::: SELECTED PASSAGE
Rafi Blumenfeld at a glance


To my parents who strove hard to give
me the education they were denied


Contents

Who is Rafi Blumenfeld?
I went into the adventure of theoretical physics with eyes not too open, believing that life could inflict on me nothing beyond my resilience. In spite of the chaotic (some would say desparate) state of affair in scientific research I still believe that this endeavour is one of the greatest adventures around. When cornered by a local media person once with the demand to characterize myself in one sentence I quoted a famous NBA player, Doctor J, "I am a student of life". Life retorted by repeatedly teasing and testing. Academic institutes followed life and after random-walking through Cambridge (UK), Princeton (NJ, US), and Los Alamos (NM, US) I landed back in Route-1-stricken Princeton. Getting disillusioned with the effect of the funding system on physics research in all too many US academic institutes, I crossed the fence to the high-tech industry and about two years later I moved back to Cambridge UK to a seemingly permanent position as the Project Leader for a software company, Molecular Simulations Inc (which changed names several times since then and is now called Accelrys, I believe). This job, however, proved to consist of far less research and far more development than anticipated and this prompted another move. This time just across town, back to the good old Cavendish Laboratory, who took me in as a lost child. There I have been a Visiting Scientist ever since.
::::::
§ **DIRECTIVE 1**
List the places named in the Rafi Blumenfeld profile as stops in the random walk through academic institutes.
§ **DIRECTIVE 2**
Rewrite the records from their start through the line containing "i için, yatırımcıların", with "altın" replaced by "gümüş" and nothing else changed.
::: RECORDS SUPPLIED
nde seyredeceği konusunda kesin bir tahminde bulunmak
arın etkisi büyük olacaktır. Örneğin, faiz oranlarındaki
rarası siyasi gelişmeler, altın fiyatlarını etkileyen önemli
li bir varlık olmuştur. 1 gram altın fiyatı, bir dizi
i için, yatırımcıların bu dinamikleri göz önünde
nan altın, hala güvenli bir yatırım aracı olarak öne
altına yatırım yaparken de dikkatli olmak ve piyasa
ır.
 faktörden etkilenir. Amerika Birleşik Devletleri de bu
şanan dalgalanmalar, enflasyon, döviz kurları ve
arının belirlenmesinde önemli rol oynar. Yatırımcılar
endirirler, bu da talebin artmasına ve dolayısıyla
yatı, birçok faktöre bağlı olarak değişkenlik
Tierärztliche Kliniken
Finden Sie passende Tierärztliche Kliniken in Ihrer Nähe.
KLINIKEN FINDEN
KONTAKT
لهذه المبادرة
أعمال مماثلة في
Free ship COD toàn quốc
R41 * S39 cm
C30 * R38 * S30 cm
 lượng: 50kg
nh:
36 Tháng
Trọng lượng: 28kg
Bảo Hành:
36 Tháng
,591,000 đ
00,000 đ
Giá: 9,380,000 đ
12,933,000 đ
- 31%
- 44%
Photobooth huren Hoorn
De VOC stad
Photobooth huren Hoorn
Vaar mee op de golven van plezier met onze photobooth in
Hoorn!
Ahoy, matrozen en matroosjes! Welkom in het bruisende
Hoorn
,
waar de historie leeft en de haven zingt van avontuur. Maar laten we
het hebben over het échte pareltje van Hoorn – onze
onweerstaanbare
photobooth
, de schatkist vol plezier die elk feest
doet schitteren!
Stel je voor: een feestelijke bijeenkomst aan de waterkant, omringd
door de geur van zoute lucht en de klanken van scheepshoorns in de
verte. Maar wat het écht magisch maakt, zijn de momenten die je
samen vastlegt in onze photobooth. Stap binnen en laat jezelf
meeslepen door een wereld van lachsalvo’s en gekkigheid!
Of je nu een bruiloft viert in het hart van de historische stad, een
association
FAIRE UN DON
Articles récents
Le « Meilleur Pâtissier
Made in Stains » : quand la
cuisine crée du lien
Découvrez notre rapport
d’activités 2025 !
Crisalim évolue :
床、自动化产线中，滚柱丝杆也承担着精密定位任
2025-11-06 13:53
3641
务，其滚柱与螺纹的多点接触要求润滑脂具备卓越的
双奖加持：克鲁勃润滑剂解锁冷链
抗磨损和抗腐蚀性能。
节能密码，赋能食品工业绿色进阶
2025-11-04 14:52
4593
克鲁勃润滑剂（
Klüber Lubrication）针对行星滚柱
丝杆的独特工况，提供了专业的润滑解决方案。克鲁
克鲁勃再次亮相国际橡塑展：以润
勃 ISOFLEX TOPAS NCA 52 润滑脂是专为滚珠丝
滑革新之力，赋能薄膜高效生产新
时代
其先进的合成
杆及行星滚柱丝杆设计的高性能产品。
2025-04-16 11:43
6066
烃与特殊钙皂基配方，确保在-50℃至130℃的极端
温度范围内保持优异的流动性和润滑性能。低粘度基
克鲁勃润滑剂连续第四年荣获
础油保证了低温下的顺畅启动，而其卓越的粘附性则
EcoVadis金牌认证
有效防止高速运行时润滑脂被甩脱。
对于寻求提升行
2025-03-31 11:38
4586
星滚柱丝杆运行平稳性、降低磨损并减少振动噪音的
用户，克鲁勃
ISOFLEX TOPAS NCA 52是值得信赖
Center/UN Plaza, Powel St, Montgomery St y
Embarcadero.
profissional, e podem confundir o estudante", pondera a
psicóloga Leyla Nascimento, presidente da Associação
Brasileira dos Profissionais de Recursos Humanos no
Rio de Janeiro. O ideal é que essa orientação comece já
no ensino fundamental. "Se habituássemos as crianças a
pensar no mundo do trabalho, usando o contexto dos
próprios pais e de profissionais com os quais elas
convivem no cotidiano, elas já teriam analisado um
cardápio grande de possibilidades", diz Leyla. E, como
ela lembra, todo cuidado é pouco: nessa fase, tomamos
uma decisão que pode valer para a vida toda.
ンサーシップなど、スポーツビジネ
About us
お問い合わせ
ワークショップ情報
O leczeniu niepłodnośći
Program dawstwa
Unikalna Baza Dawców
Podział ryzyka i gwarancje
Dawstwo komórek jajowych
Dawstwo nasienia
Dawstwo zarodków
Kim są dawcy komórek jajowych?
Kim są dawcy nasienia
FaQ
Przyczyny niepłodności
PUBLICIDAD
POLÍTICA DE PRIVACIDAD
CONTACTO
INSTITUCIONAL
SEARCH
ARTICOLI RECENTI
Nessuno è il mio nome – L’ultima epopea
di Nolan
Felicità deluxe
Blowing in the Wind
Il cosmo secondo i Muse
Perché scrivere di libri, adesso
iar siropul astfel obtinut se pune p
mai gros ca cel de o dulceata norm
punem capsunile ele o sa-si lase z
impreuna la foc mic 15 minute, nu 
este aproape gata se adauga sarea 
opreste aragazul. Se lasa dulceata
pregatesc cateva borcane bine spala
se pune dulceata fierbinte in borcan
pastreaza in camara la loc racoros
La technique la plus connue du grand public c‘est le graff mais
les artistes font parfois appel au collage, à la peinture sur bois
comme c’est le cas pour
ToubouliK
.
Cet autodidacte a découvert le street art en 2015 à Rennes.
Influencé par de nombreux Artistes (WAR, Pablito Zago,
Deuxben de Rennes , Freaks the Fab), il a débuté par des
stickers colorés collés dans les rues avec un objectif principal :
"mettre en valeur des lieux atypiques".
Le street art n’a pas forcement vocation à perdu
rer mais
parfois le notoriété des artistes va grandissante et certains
::::::
§ **PROBLEM SOLUTION 1**
Cambridge (UK), Princeton (NJ, US), Los Alamos (NM, US)

§ **PROBLEM SOLUTION 2**
nde seyredeceği konusunda kesin bir tahminde bulunmak
arın etkisi büyük olacaktır. Örneğin, faiz oranlarındaki
rarası siyasi gelişmeler, gümüş fiyatlarını etkileyen önemli
li bir varlık olmuştur. 1 gram gümüş fiyatı, bir dizi
i için, yatırımcıların bu dinamikleri göz önünde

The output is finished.